▶ **What you need to do**
With pictures left out, write out exactly every line from the start of the data through the one that contains "camera: 25 degrees right, 5 degrees up".

(Scene edit records)

● ● ●

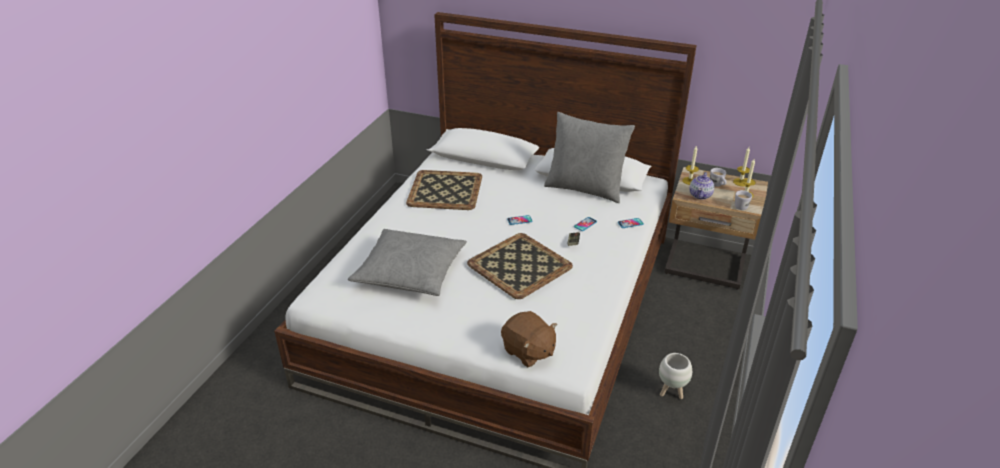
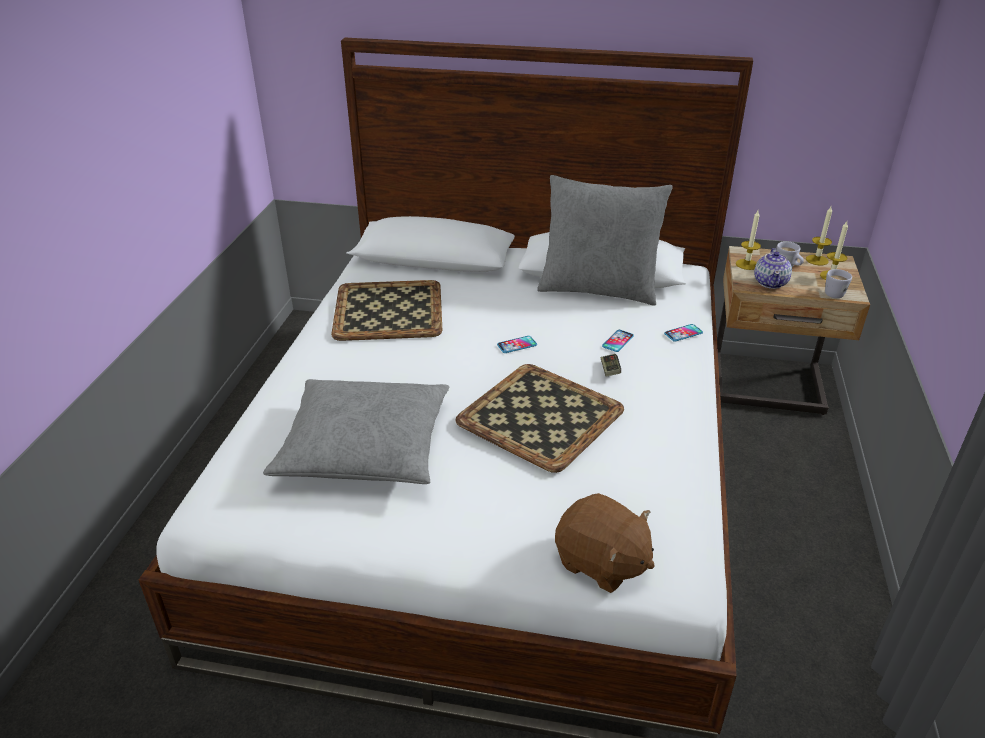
camera: 10 degrees left, 0 degrees up
(671, 393) = (790, 587): white planter -> none

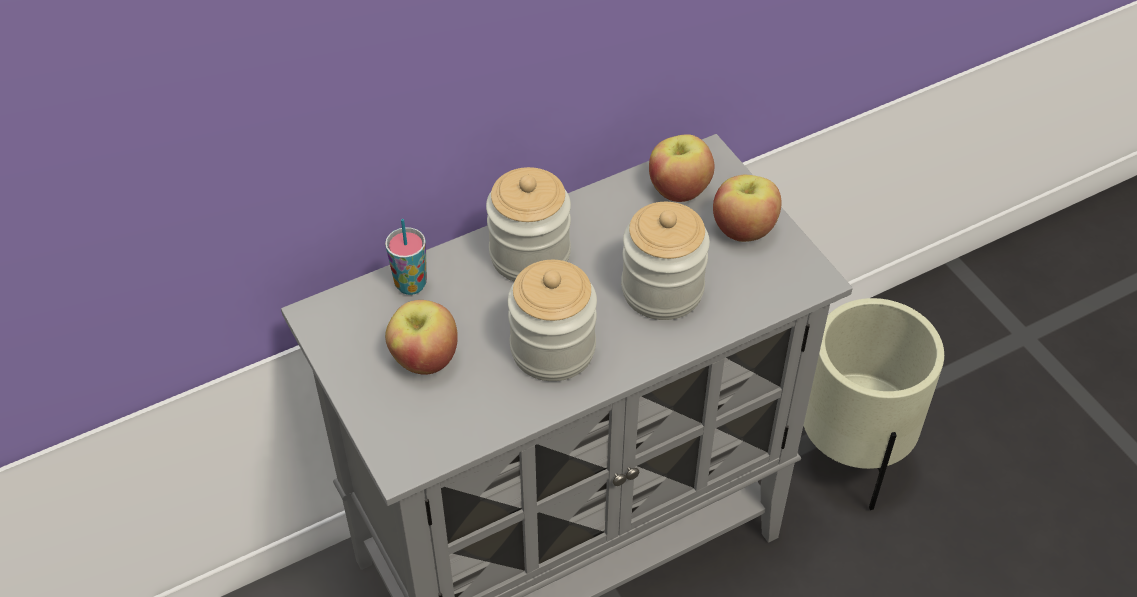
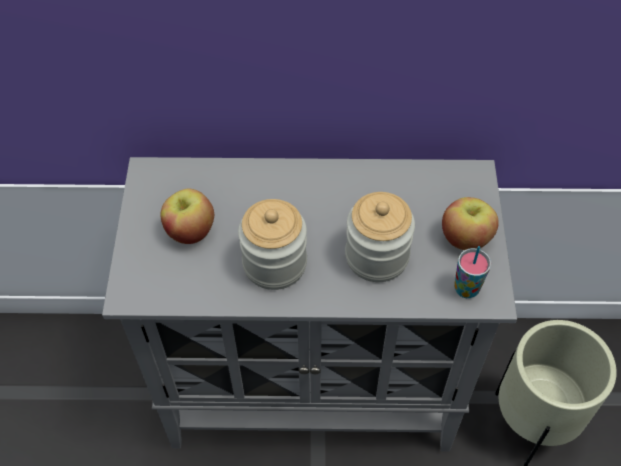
camera: 30 degrees right, 5 degrees up
(411, 284) = (216, 177): cup -> cup (466, 289)
(530, 255) = (305, 191): jar -> none
(679, 189) = (439, 188): apple -> none

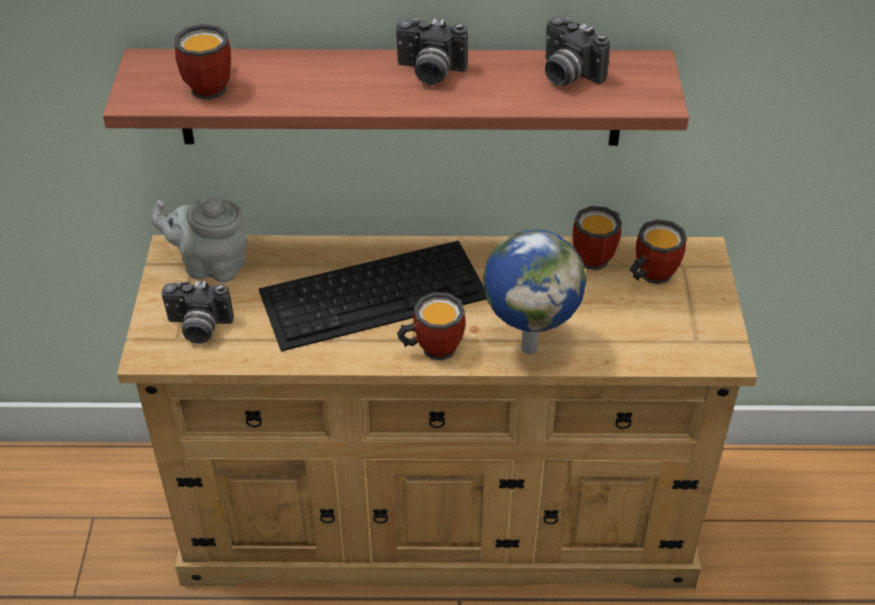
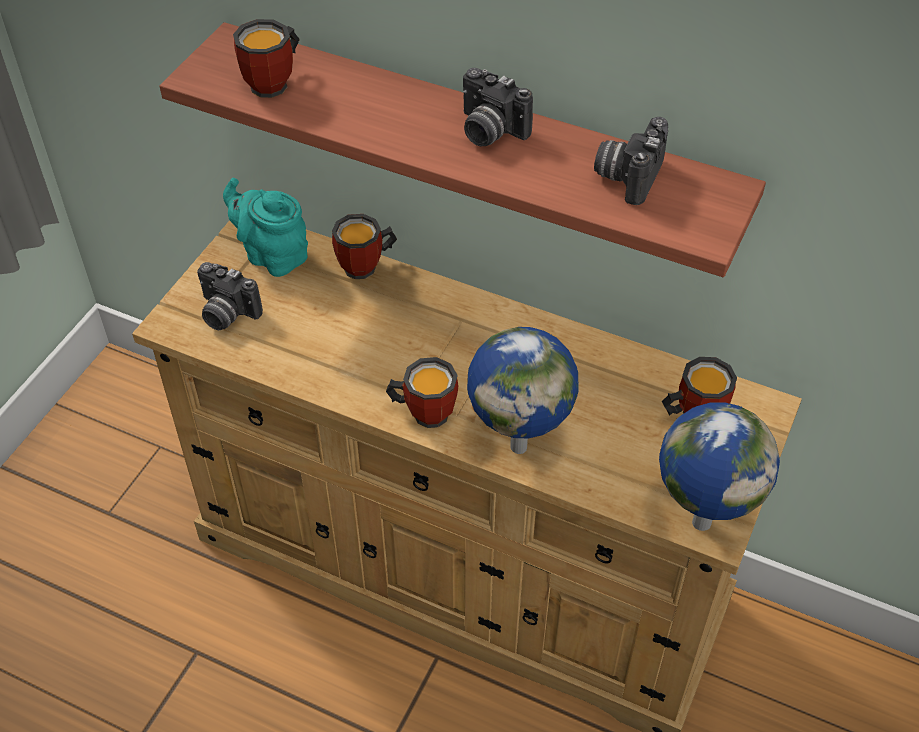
camera: 25 degrees right, 5 degrees up
(211, 266) = (272, 255): grey teapot -> turquoise teapot
(375, 293) = (405, 335): keyboard -> none
(566, 75) = (627, 176): camera -> camera turned 45 degrees clockwise
(599, 257) = (651, 374): mug -> mug (366, 267)
(707, 353) = (700, 521): none -> globe

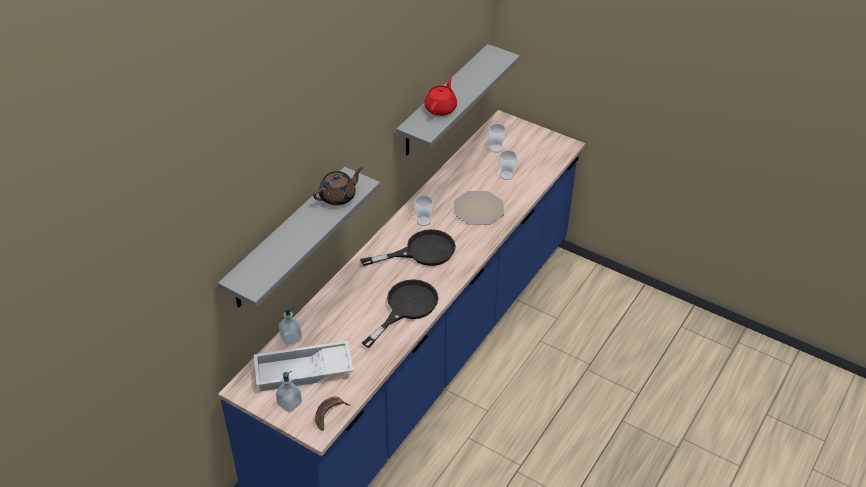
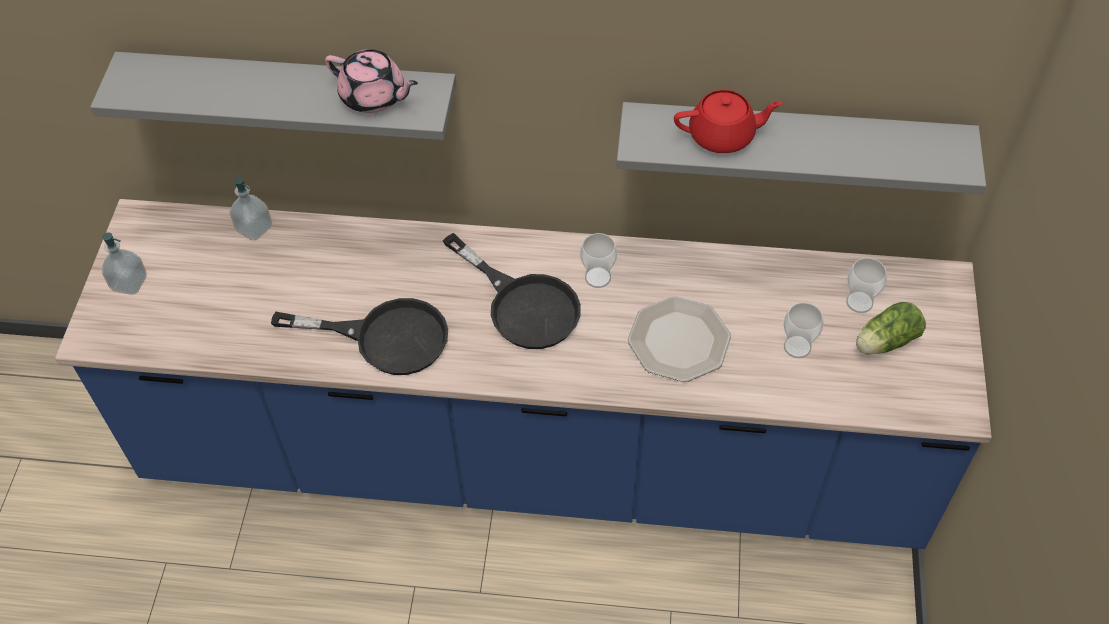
camera: 65 degrees right, 10 degrees up
(303, 372) = (195, 271): white tray -> none
(329, 414) = (127, 336): banana -> none
(338, 196) = (374, 97): brown teapot -> pink teapot
(521, 150) = (884, 342): none -> lettuce

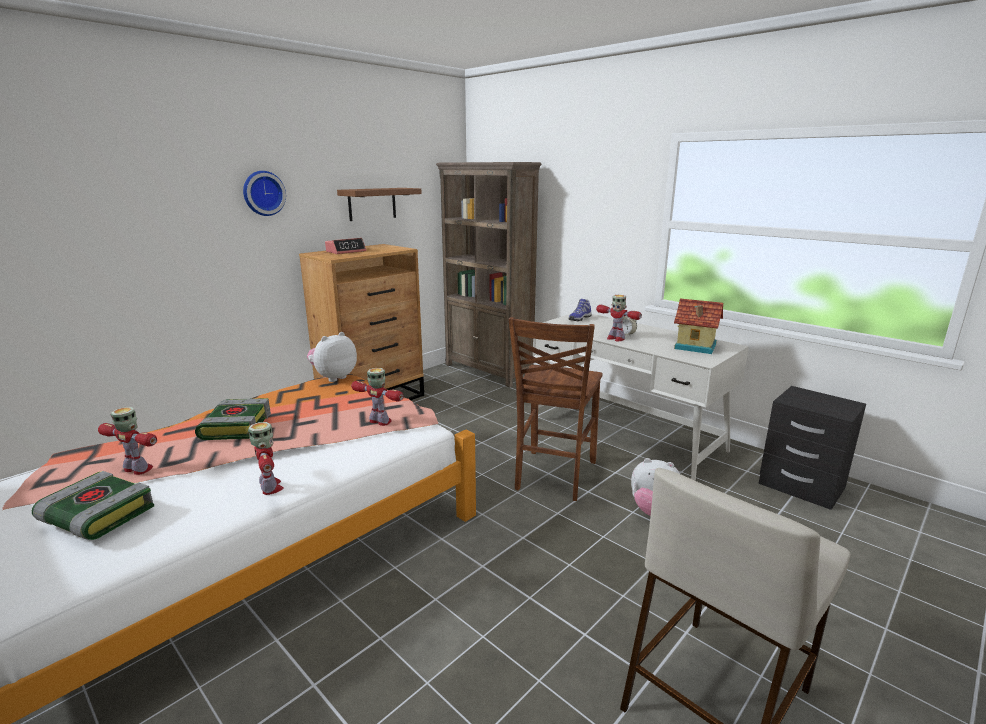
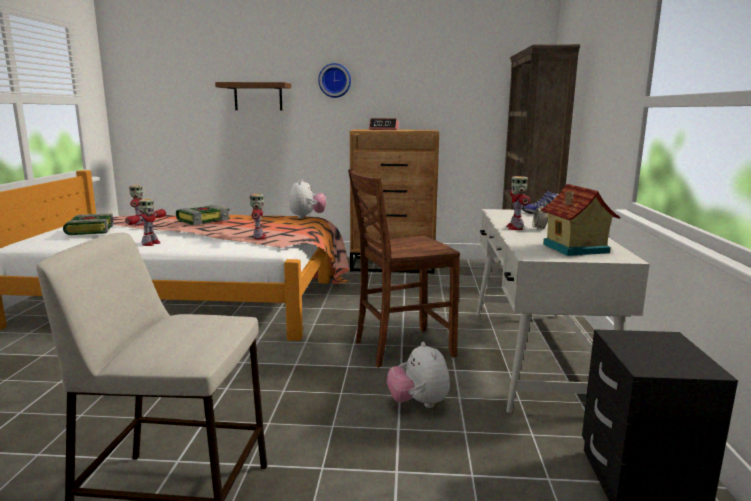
camera: 50 degrees right, 5 degrees down
(333, 377) = (307, 217): plush toy -> plush toy turned 90 degrees clockwise
(372, 204) = (432, 93): brown shelf -> brown shelf (258, 96)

● ● ●

▶ **Response to the task**
camera: 10 degrees left, 0 degrees up
(671, 393) = (790, 587): white planter -> none

camera: 30 degrees right, 5 degrees up
(411, 284) = (216, 177): cup -> cup (466, 289)
(530, 255) = (305, 191): jar -> none
(679, 189) = (439, 188): apple -> none

camera: 25 degrees right, 5 degrees up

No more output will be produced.